Извлечённый текст:
▶

Все парагвайцы хорошие наездники и скачки, устраиваемые по праздникам почти в каждом селе, являются их излюбленным развлечением. Но при езде никто каких-либо определенных правил не придерживается и каждый сидит в седле, как ему удобней. Зато особое внимание обращается на то, чтобы лихо сесть на коня или въехать на нем в чужой двор. Тут уж всадник без всякой жалости дает шпоры и мундштуки, лишь бы лошадь под ним загарцевала и завертелась чертом. В силу такого воспитания, сплошь и рядом самая мирная парагвайская кляча, которая в пути скорее даст себя убить, чем пойдет быстрее черепахи, когда вы на нее садитесь, начинает вдруг симулировать бешеный темперамент, храпит, рвется, становится на дыбы и т.п.
При выезде из села к нам присоединился администратор. Он сидел на отличном коне и был одет с заметным шиком, но без сапог, и громадные рыцарские шпоры красовались у него прямо на голых пятках.
Эта всеобъемлющая парагвайская босоногость вовсе не является следствием бедности, как я вначале думал. Добротные крестьянские сапоги в то время стоили тут 300 пезо, а более легкую деревенскую обувь можно было купить буквально за гроши, однако пользовались ею почти исключительно иностранцы, ибо парагвайцы отличаются каким-то органическим отвращением к обуви, часто доходящим до анекдотичности. Даже богатые люди, горожане и помещики, которых положение обязывает выходить в сапогах или в ботинках, по возвращении домой их обычно сейчас же сбрасывают.

◀

Выдержки из материала:
▶

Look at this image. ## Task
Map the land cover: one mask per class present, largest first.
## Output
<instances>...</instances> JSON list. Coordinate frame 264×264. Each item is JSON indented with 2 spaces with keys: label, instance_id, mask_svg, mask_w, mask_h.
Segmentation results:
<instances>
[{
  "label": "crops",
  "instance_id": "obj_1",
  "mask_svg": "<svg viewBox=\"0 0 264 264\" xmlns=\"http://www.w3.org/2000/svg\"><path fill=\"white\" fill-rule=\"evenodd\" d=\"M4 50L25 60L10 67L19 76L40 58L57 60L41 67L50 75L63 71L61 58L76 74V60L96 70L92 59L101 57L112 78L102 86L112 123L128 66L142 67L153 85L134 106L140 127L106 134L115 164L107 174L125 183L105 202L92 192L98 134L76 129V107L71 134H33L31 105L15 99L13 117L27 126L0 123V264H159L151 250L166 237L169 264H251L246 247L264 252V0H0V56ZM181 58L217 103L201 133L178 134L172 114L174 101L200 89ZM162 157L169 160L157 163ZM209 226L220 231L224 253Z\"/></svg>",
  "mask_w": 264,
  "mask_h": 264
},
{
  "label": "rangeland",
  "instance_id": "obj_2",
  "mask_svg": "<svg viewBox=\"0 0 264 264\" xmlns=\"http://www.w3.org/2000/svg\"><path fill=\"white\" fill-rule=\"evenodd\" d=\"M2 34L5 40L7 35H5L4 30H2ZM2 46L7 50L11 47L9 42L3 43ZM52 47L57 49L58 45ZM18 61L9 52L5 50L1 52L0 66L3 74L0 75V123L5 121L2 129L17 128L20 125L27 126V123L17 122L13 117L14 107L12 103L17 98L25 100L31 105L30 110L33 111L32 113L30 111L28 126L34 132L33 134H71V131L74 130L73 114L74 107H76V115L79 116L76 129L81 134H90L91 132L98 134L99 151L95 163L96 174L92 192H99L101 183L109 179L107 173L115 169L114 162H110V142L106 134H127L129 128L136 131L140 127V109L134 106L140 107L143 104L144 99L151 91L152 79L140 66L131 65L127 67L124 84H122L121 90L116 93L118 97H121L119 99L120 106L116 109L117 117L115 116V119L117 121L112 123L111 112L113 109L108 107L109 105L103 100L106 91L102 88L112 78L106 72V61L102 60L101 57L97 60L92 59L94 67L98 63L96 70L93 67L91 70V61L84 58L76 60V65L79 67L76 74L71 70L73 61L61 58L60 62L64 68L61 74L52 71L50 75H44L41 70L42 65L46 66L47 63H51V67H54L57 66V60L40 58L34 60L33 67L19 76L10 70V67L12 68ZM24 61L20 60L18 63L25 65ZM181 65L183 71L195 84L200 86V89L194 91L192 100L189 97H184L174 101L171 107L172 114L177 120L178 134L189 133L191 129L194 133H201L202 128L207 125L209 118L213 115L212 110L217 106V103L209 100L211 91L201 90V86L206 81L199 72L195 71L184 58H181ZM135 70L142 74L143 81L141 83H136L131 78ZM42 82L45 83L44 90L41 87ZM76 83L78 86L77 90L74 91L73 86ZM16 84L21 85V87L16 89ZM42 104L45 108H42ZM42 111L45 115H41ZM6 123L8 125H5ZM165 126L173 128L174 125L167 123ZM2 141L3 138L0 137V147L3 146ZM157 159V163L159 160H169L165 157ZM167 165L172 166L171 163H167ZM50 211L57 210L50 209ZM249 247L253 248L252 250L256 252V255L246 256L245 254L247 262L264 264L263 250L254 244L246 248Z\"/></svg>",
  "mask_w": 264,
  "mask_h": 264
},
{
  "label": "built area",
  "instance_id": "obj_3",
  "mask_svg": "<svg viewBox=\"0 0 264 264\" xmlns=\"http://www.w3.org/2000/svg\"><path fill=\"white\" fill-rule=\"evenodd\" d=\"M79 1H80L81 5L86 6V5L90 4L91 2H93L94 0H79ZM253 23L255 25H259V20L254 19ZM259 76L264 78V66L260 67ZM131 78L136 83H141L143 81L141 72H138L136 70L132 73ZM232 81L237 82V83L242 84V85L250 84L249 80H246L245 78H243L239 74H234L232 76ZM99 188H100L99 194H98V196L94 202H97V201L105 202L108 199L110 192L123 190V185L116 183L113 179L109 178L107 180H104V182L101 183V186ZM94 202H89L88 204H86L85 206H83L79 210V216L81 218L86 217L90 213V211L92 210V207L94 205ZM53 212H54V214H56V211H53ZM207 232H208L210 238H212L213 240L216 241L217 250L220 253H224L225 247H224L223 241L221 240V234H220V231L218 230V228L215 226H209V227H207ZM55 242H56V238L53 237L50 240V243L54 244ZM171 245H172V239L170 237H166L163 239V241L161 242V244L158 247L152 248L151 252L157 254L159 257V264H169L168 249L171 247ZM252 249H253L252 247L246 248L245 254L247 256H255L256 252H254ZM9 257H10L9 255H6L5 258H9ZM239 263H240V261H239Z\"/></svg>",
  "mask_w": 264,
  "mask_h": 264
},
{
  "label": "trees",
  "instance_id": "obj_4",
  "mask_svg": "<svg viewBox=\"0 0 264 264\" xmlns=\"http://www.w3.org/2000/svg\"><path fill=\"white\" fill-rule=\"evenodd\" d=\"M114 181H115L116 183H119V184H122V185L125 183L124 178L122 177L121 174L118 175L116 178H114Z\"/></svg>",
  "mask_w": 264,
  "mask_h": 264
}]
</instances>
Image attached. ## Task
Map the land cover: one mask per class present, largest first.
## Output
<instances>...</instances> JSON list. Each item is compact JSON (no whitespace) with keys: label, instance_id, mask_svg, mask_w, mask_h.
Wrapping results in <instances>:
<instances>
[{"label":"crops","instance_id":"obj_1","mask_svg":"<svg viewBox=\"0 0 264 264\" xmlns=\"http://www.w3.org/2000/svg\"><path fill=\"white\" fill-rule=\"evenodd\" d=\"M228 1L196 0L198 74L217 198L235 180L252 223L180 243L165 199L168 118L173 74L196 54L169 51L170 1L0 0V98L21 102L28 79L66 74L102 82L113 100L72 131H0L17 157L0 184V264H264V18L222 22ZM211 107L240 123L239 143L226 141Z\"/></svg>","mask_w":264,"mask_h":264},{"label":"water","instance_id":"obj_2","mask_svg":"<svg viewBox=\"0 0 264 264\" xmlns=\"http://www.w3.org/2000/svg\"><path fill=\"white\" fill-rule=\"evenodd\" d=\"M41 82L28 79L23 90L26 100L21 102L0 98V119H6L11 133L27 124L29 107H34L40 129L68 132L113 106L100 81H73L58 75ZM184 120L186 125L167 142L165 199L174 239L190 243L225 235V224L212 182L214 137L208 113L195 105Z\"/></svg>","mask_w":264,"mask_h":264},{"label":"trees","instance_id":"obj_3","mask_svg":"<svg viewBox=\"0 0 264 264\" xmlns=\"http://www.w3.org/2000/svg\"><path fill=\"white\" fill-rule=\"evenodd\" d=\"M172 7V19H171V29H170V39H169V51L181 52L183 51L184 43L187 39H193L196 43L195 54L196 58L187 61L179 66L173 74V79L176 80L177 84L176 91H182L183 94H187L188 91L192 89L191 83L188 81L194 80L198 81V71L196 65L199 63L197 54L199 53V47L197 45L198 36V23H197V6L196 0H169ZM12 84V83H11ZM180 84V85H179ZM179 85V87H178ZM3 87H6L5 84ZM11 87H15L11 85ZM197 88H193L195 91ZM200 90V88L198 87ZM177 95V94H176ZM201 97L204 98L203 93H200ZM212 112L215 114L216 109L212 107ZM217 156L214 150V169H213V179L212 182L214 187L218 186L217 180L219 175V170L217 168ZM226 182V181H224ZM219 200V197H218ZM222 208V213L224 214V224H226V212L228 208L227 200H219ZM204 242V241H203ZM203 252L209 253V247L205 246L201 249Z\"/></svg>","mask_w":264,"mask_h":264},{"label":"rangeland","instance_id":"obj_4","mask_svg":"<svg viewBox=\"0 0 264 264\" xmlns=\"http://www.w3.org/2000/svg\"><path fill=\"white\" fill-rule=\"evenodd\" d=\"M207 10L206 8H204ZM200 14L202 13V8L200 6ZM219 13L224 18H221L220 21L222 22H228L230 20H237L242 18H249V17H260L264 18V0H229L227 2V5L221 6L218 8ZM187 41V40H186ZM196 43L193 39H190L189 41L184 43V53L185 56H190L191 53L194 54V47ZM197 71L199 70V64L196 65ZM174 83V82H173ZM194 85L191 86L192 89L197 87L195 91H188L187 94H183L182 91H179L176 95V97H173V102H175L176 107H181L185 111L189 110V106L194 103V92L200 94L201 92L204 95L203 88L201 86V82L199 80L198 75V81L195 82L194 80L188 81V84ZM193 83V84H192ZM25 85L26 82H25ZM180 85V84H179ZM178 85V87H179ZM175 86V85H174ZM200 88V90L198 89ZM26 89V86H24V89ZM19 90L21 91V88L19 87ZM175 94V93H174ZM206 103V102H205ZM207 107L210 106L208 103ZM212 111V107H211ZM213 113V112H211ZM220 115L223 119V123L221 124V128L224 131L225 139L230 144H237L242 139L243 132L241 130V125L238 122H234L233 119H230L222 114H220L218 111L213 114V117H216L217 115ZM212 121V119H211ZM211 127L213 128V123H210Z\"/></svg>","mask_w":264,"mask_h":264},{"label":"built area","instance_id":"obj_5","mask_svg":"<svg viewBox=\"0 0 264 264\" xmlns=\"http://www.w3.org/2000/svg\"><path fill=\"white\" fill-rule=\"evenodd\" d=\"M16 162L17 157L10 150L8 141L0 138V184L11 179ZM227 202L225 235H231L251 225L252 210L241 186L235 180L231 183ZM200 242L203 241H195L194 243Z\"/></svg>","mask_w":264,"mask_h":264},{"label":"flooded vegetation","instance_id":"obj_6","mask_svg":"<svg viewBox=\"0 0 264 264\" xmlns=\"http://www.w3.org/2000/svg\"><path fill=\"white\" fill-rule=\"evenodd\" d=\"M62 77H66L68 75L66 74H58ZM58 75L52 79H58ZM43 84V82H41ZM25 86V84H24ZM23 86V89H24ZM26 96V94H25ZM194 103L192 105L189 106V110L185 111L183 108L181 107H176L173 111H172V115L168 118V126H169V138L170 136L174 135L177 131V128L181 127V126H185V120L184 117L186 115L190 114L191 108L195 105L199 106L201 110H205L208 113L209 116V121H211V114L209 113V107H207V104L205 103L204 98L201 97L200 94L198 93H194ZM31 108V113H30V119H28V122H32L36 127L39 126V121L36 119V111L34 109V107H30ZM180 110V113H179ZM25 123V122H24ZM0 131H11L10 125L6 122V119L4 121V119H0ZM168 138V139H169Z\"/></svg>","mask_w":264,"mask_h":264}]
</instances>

◀

Задание:
Сколько, согласно тексту о парагвайцах, стоили в то время добротные крестьянские сапоги?

Ваш ответ:
300 пезо.